“Hell opened its doors, now it’s war,” cried Osman Salih as he sheltered at a hospital north of Khartoum. He had just returned from a hair-raising journey to fill a bucket from the river Nile that flows through Sudan’s capital, which has run out of drinking water since fierce fighting erupted last weekend.
“Tanks are firing everywhere. Suddenly they started hitting us with missiles,” Salih said by telephone. Khartoum’s residents reported having to avoid the bodies strewn in the streets as they dodged the rival forces battling for control of the city. “God have mercy on us,” Salih added, as the start of Eid brought little respite for its under-fire citizens.
The latest attempts at a truce have faltered, with Khartoum hit by air strikes and fresh bouts of gunfire on Saturday, according to residents. At least 400 people have been killed and more than 3,500 injured since the fighting began, according to the World Health Organization. Some 20,000 people have fled over the border into neighbouring Chad.
The battles stem from the breakdown of talks between factions of the security apparatus who were engaged in negotiations as part of Sudan’s long-postponed transition to democracy. The rift morphed into a power struggle between General Abdel Fattah al-Burhan, the country’s de facto president who commands the armed forces, and General Mohamed Hamdan Dagalo, the paramilitary leader better known as Hemeti who leads the powerful Rapid Support Forces.
Both men rose to power following the ousting of the dictator Omar al-Bashir in 2019, when months of street protests prompted sections of the Sudanese military to move against a man who ruled the country for 30 years. They cemented their position after a coup against prime minister Abdalla Hamdok in 2021.
For most of its independent history, Sudan has been ruled by military men such as Burhan and Hemeti. Since its independence in 1956, the country has witnessed no fewer than 17 coups, an astonishingly high number even on a continent used to military transfers of power.
This battle for Sudan appears to be far from over in a country that has endured numerous civil wars, including one that led to its break-up and the creation of South Sudan in 2011. Millions of Sudanese have died in various conflicts, including the 2mn people who lost their lives in the 1983-2005 civil war and the 300,000 who died later in the conflict in Darfur.
The latest wave of violence is seen by most of the population as a betrayal of the popular revolution that removed Bashir and raised hopes that Sudan could finally transition to civilian rule.
Burhan and Hemeti rose to power on the back of those demonstrations that have continued, off and on, since 2018. For months on end, hundreds of thousands of people took to the streets in cities across Sudan to demand an end to military rule. And while both generals have paid lip-service to the democratic transition, the violence rocking the country is a reminder why many civilians have lost faith in their sincerity.
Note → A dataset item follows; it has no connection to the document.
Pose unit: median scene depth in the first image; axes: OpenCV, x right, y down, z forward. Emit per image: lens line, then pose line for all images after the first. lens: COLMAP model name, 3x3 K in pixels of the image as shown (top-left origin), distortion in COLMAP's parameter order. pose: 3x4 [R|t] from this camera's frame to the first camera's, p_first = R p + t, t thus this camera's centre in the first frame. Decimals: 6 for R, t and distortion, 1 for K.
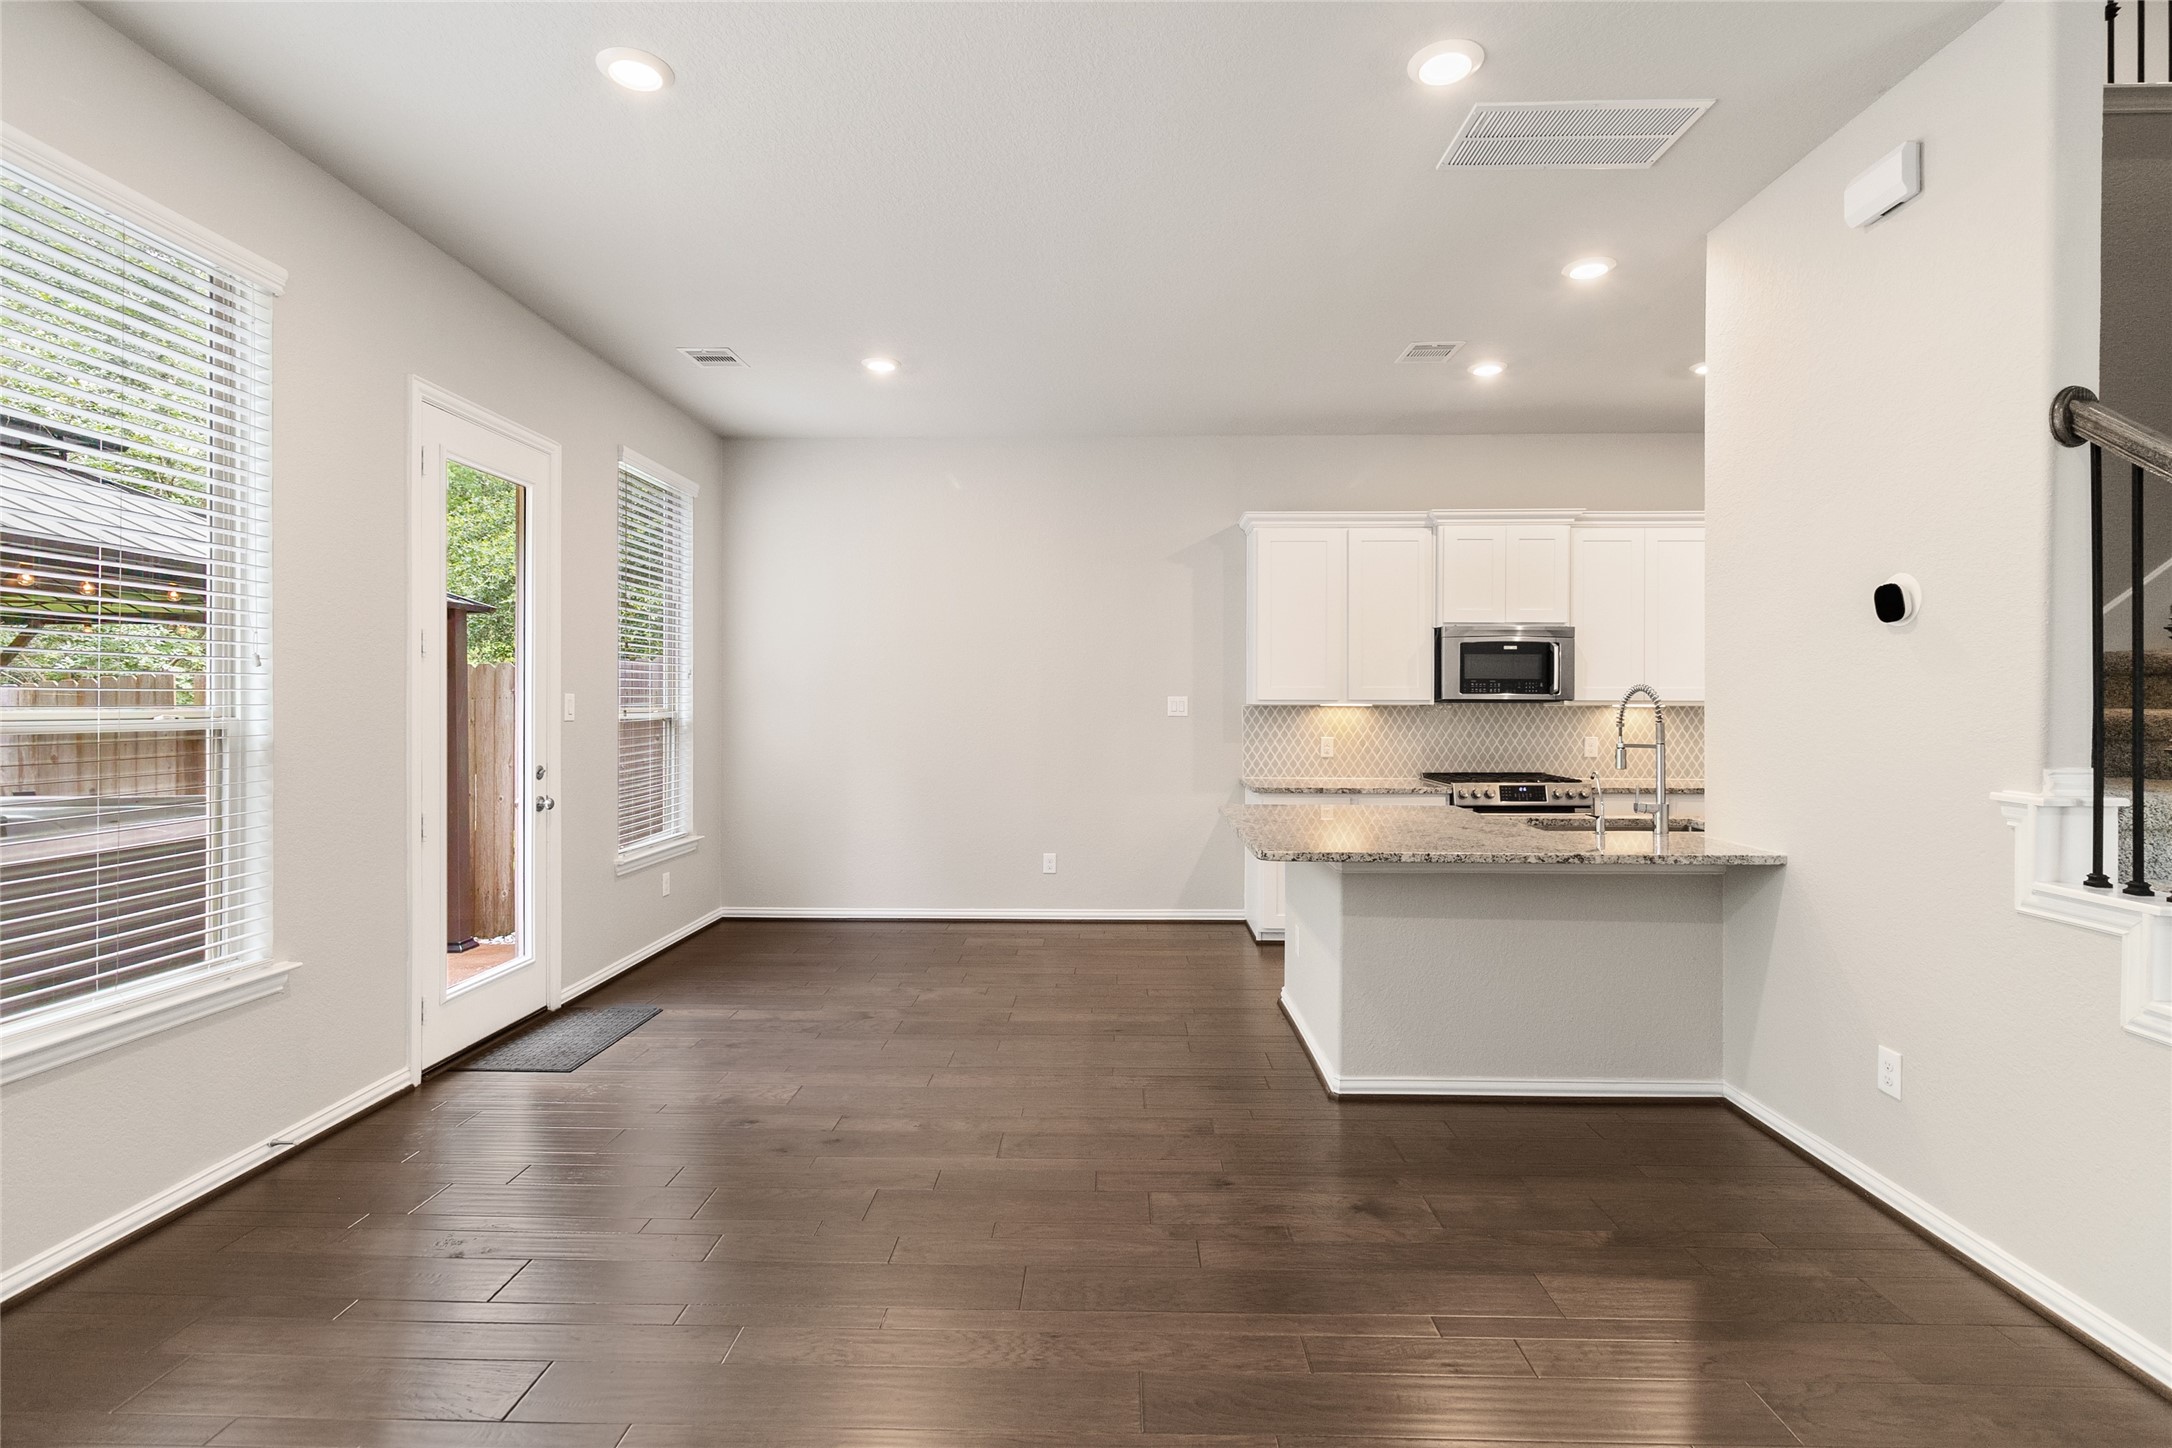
lens RADIAL K [[1011.2, 0, 1086.9], [0, 1011.2, 702.4], [0, 0, 1]] dist [0.001574, -0.000425]
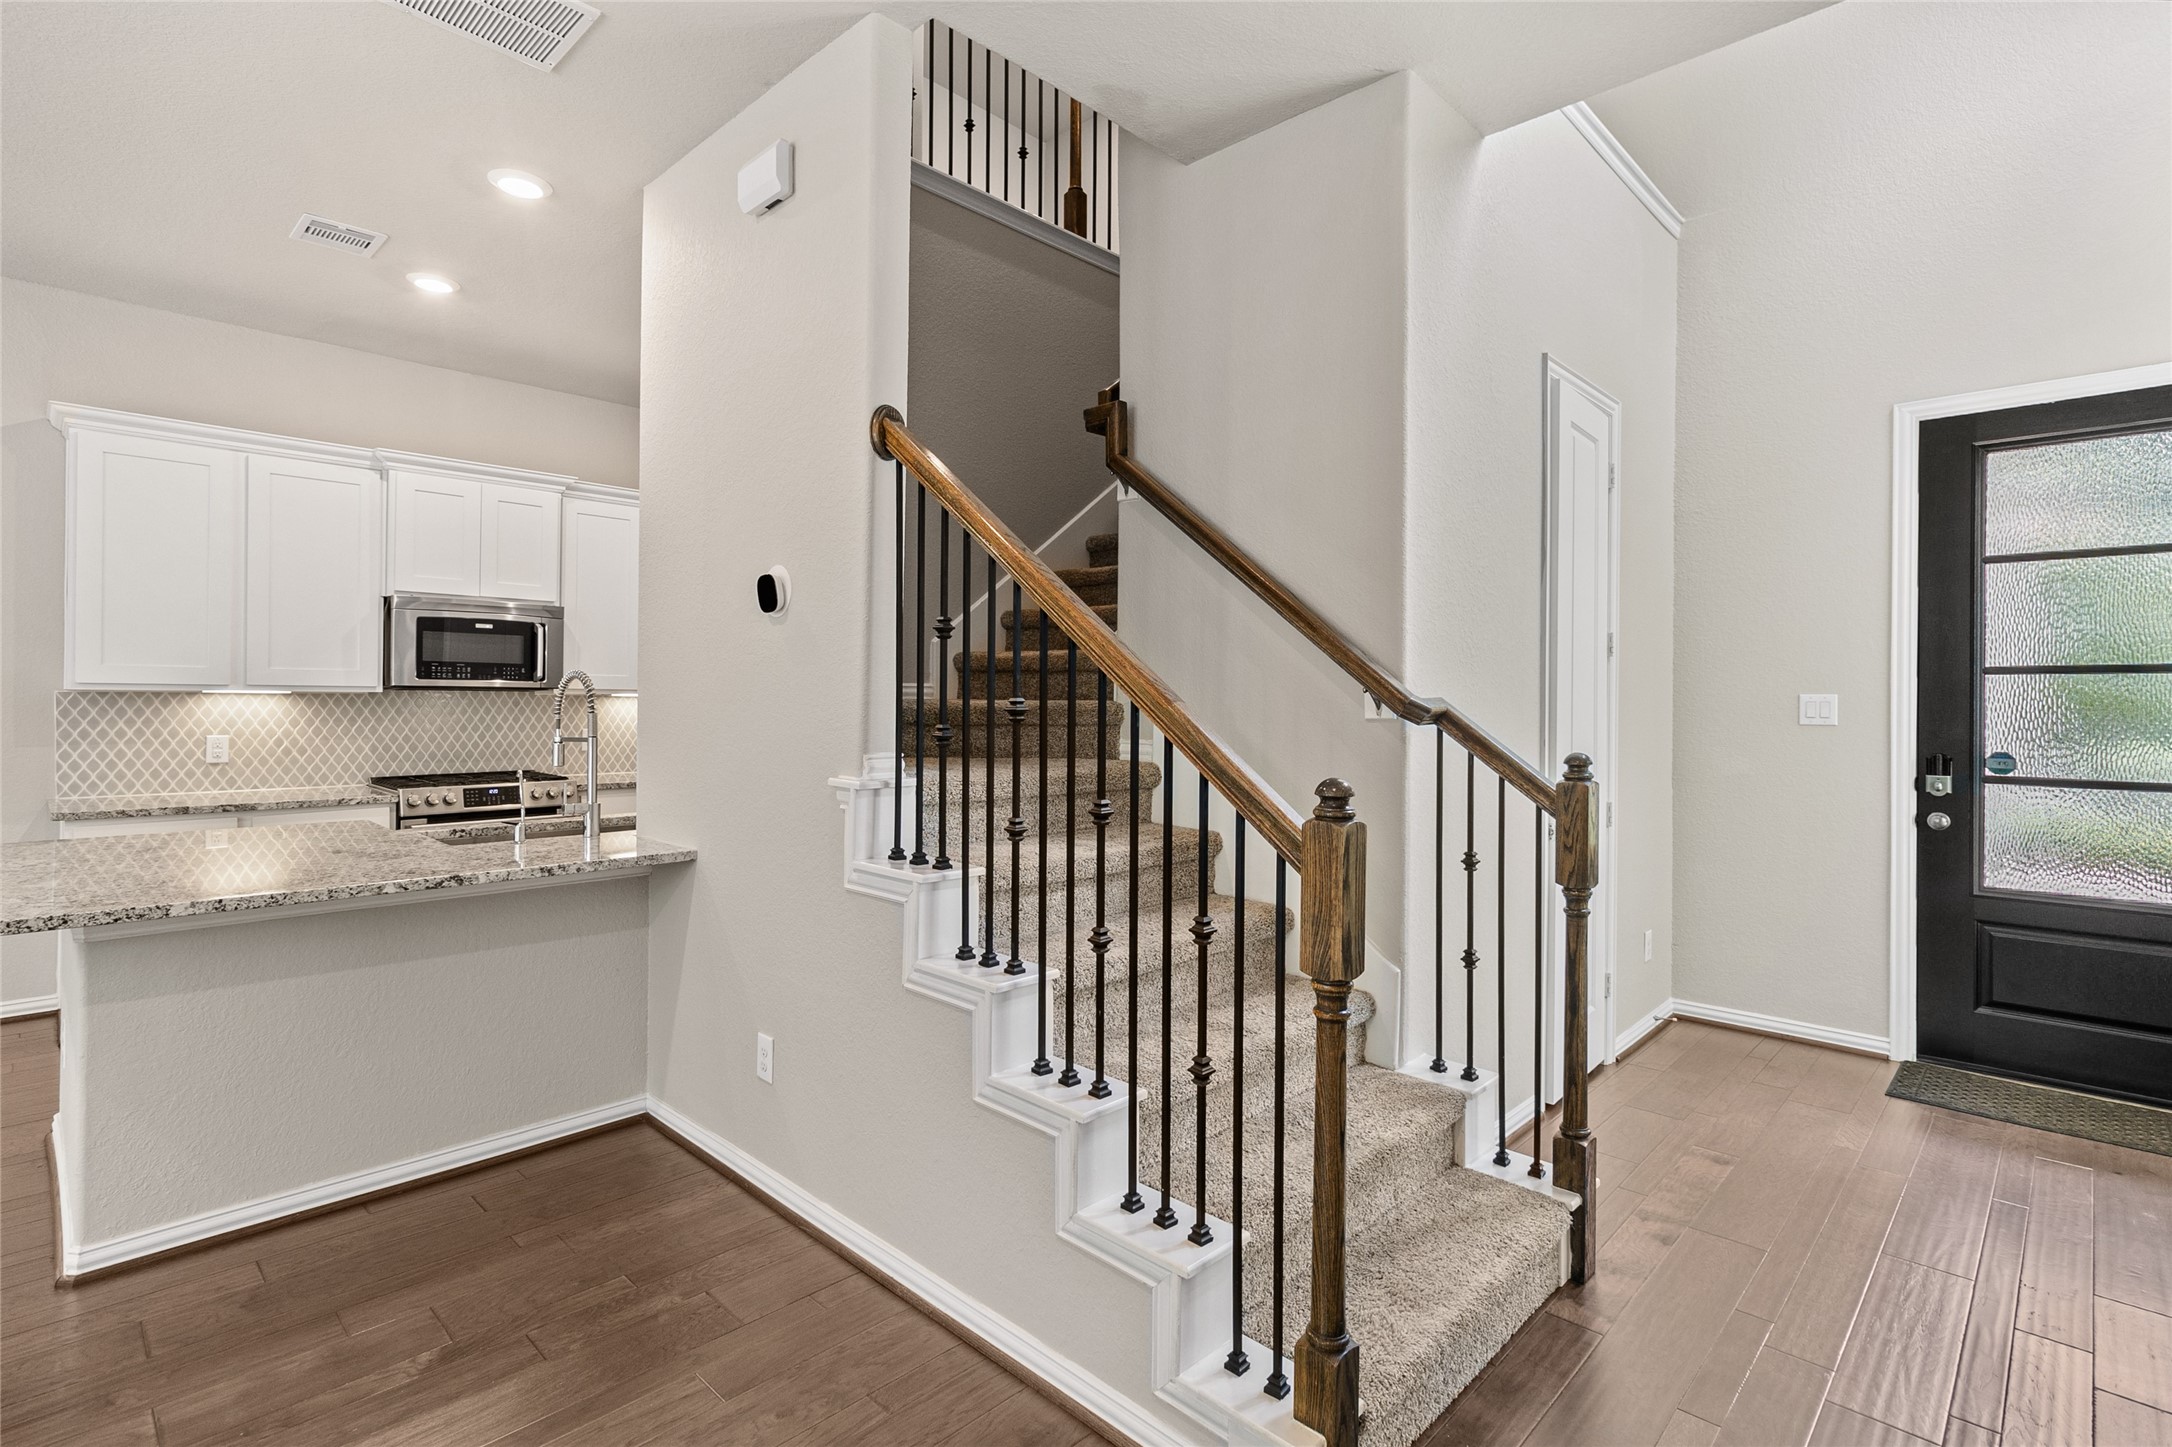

“The military have to . . . just stop engaging in politics,” said Hafiz Ibrahim, a veteran activist with Justice Africa, an advocacy group. “We have to go back to a democratic and peaceful transition of power to civilian rule, that’s supposed to be the end game.
“I don’t think it is possible to have a general ruling in Sudan anymore, like what happened during the 16 years of Nimeiry or the 30 years of Bashir. Sudan won’t have stability and peace under a military strongman,” he added, referring to Gaafar Nimeiry, the military autocrat who was deposed by his defence minister following a popular revolt in 1985.
Hamid Khalafallah, who took part in the protests that helped remove Bashir, said: “The current conflict only amplifies how important it is for the military to be sent back to barracks. What has military involvement brought us? It never brought us peace and it never brought us security.”
Yet Sudan’s sunglass-wearing generals have always managed to find a way to power. “If you look at the history of Sudan, no elected democrat has lasted more than a couple of years,” said one of those who was involved in the recent talks around a democratic transition.
And, as in previous episodes of violence between military leaders, it is civilians who are suffering again. “The humanitarian situation is deteriorating by the hour,” said Patrick Youssef, Africa director for the International Committee of the Red Cross. “People have been trapped for days and are now facing a stark choice: stay indoors without food and water or risk leaving and being caught in the crossfire.”
Sudan’s doctors’ trade union said on Friday that 55 of the 78 hospitals in Khartoum state were “out of service”. Some have been bombed and the rest are not able to function owing to a lack of staff, supplies, water or electricity. Ambulances have also been attacked.
“Corpses have been dumped in the streets and the fighting is making it very difficult to retrieve them,” said Maysoon Abdallah, a doctor who co-ordinates emergency rooms in Khartoum.
Yet even amid the destruction, some Sudanese have not given up on their dream of civilian rule. “You can already see civil society and many different revolutionary bodies working to make sure there’s a return to some kind of democratic transformation,” said Reem Abbas, a Khartoum-based women’s rights activist.
This week, graffiti appeared overnight on a wall in the Sudanese capital: “War is destruction,” it read, “but the sky over Khartoum will shine and it will be clear.”